All the funds that are looked at and are selected and offered for the retirement investment options are regularly reviewed by all those fiduciaries as well as the advisors and firms for their appropriateness, performance, and cost, which is entirely independent of the holdings of any institutional investor within the company. The two are completely de-linked, and as a result, we do not believe there's any conflict of interest in that regard. Since there are no more questions, we will now return to completing the business portion of today's annual meeting. Has the inspector of elections tallied all of the votes?

Jim Raitt
Inspector of Elections, American Election Services

I have. I am pleased to report the count with respect to the election of Ciena's Class II director nominees, namely that Judith M. O'Brien, Joanne B. Olsen, and Gary B. Smith each received the majority of the votes cast in accordance with Ciena's bylaws. With respect to the election of Class I director nominee, Devinder Kumar has also received the majority of the votes cast. With respect to the approval of the amendment to the 2017 Omnibus Incentive Plan, the count indicates that the proposal has been approved by a majority of the shares present and entitled to vote. With respect to the ratification of the appointment of PricewaterhouseCoopers, the count indicates the proposal has also been approved by a majority of the shares present and entitled to vote.

Finally, I'm pleased to report that with respect to the advisory Say-on-Pay vote, the count indicates that a majority of the shares present and entitled to vote approved the executive officer compensation described in this year's proxy materials. And that is all.

David Rothenstein
Senior Vice President, General Counsel, and Secretary, Ciena Corporation

Thank you, Mr. Raitt. Based on those votes, I declare that the three nominees have been duly elected as Class II directors and that the one nominee has been duly elected as a Class I director. I declare that the amendment to our 2017 Omnibus Incentive Plan has been approved. I also declare that the ratification of the appointment of PricewaterhouseCoopers has been approved. As the Say-on-Pay matter is advisory in nature, it is not binding. However, the board of directors values stockholders' opinions on this matter and will consider these voting results when determining named executive officer compensation matters in the future.

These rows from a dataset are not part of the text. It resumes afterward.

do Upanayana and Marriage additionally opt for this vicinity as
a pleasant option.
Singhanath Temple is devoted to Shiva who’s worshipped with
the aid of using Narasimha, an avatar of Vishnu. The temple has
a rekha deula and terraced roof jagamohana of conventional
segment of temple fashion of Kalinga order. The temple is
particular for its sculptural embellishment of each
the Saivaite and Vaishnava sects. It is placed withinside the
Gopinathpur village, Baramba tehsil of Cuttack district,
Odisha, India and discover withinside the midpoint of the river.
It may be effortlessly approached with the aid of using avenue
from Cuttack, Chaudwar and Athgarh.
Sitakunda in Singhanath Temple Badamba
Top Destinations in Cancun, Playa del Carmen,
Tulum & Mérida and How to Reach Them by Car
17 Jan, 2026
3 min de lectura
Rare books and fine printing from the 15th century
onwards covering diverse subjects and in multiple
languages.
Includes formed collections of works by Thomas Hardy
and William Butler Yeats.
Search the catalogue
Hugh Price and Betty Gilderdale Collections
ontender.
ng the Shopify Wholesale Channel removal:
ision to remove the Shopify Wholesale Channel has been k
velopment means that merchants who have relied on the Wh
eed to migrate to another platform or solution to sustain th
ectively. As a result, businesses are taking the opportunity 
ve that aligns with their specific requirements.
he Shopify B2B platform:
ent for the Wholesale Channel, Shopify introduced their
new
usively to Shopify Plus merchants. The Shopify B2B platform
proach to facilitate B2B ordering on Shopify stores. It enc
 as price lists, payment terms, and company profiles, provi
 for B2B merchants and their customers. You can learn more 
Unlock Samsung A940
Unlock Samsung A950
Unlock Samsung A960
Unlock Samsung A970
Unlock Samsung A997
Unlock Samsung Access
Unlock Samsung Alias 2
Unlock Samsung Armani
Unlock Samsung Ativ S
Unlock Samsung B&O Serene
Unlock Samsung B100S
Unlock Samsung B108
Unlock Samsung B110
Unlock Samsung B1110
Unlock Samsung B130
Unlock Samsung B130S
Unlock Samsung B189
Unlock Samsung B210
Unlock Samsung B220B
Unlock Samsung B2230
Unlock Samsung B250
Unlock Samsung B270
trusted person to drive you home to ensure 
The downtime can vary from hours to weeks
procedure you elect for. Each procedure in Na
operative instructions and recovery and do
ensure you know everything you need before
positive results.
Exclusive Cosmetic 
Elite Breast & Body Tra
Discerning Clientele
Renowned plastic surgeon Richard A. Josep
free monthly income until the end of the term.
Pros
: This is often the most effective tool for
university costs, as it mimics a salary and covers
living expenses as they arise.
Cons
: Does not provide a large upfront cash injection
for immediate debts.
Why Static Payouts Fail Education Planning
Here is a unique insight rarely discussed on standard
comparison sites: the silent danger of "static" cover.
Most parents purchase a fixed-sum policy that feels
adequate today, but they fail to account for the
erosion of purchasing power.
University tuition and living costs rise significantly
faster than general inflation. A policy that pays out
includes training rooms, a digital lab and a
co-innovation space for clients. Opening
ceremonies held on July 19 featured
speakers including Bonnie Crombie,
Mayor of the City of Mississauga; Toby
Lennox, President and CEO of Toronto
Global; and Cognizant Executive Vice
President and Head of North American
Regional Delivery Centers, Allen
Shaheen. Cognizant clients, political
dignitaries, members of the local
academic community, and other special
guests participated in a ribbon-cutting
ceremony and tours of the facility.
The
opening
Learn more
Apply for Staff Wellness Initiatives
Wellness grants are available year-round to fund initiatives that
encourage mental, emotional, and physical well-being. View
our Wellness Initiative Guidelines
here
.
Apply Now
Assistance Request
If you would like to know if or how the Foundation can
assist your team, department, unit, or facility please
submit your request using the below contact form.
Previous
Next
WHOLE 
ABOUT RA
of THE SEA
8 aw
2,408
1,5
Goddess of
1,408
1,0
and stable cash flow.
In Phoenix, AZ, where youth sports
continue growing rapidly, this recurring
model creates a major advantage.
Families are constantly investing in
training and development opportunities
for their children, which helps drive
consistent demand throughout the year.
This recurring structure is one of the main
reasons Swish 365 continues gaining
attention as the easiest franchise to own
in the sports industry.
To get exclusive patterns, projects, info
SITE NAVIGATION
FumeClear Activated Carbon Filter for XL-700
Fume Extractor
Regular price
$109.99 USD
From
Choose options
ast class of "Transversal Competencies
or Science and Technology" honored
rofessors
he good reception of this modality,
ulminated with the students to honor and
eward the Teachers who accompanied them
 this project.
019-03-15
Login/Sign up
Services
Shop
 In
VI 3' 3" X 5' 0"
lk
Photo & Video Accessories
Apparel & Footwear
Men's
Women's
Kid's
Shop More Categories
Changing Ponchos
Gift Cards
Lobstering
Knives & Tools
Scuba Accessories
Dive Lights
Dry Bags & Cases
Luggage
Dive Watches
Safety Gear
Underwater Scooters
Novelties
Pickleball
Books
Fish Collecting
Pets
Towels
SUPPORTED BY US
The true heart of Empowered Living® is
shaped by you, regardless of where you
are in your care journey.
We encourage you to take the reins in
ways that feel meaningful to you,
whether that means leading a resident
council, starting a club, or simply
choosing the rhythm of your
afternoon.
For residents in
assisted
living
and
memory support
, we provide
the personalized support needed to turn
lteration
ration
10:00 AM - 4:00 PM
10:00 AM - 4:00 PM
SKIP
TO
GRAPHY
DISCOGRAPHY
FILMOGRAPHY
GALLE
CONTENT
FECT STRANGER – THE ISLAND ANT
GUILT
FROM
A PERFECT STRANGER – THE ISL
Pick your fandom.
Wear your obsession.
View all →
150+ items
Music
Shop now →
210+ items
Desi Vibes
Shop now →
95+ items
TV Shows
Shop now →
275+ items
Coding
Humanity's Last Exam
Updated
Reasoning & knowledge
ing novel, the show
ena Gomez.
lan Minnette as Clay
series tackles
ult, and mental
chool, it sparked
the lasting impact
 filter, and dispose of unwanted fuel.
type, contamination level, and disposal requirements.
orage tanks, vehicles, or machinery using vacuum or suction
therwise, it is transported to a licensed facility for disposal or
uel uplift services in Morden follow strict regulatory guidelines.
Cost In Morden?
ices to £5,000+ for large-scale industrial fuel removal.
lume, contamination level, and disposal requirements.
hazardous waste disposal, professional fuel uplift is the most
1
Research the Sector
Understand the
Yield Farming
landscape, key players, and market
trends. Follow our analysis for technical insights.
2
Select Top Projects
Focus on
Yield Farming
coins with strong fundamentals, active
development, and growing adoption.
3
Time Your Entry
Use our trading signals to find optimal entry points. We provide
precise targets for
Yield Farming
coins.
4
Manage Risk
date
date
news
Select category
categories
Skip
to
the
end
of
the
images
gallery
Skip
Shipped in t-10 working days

With the business of this year's annual meeting complete, on behalf of Ciena's board of directors and management team, I'd like to express my sincere appreciation to the stockholders attending via the internet or by telephone and those of you submitting your proxies for today's meeting.

Thank you for participating in our annual meeting and for your continued support of Ciena. There being no further business, the 2020 annual meeting of stockholders of Ciena Corporation is now adjourned.

Operator

The conference is now concluded. Thank you for attending today's presentation. You may now disconnect.